Time-Series Modeling of High-Resolution Radio Spectra
Abstract: We present a modeling technique to characterize high-resolution radio spectra based on ARIMA (AutoRegressive Integrated Moving Average) modeling from statistical time series analysis. ARIMA isolates the dependence of a spectrum's shape upon both its signal and structured noise components, making fewer assumptions about a spectrum's velocity structure than standard Gaussian component fitting, and is intended to serve as a complement to the latter. Structural dependence modeling can: improve summary moment calculations, provide alternative approaches to signal noise estimation (which can be modeled channel-wise if desired), and help characterize the provenance of any observed structure in a cube's spectra (as signal, structured noise, or white noise). ARIMA modeling is computationally lightweight, backed by statistical theory and, as a first step to an analytical pipeline, can inform further downstream tasks such as identifying when Gaussian component fitting is appropriate.

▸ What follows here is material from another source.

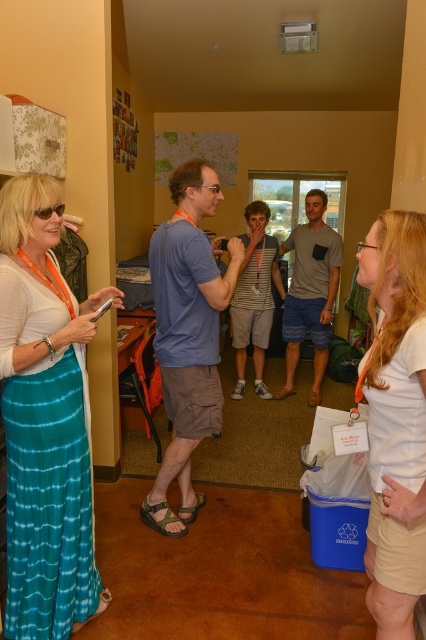
In the scene shown: You are taking a photo of the scene and want to focus on both the point at (377, 625) and the point at (227, 301). Which point should you adjust your focus to first to ensure both are in focus?

You should focus on the point at (227, 301) first because it is farther from the camera than the point at (377, 625). By focusing on the farther point, the closer point will also be within the depth of field, ensuring both are in focus.

You are standing in the room and want to hand a document to someone. The document is on the floor near the white cotton shirt at right. Can you reach it without moving from your current position?

The white cotton shirt at right is 4.02 feet away from the camera, so if you are standing at the camera position, you can likely reach the document on the floor near the white cotton shirt at right without needing to move.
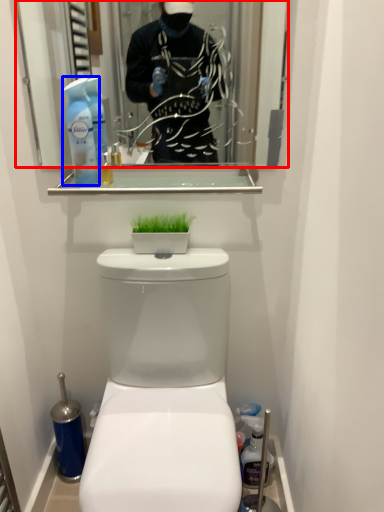
Question: Which object is closer to the camera taking this photo, mirror (highlighted by a red box) or cleaning product (highlighted by a blue box)?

Speaker Bio: Josh Taylor is a Research Associate in the Oden Institute for Computational Engineering and Sciences at The University of Texas at Austin. His research advances unsupervised machine learning methods for use in unbiased, data-driven exploratory, summary, and inferential analysis of astrophysical data; in particular, of data arising from observations and simulations of the star formation process. Dr. Taylor received his PhD in statistics from Rice University.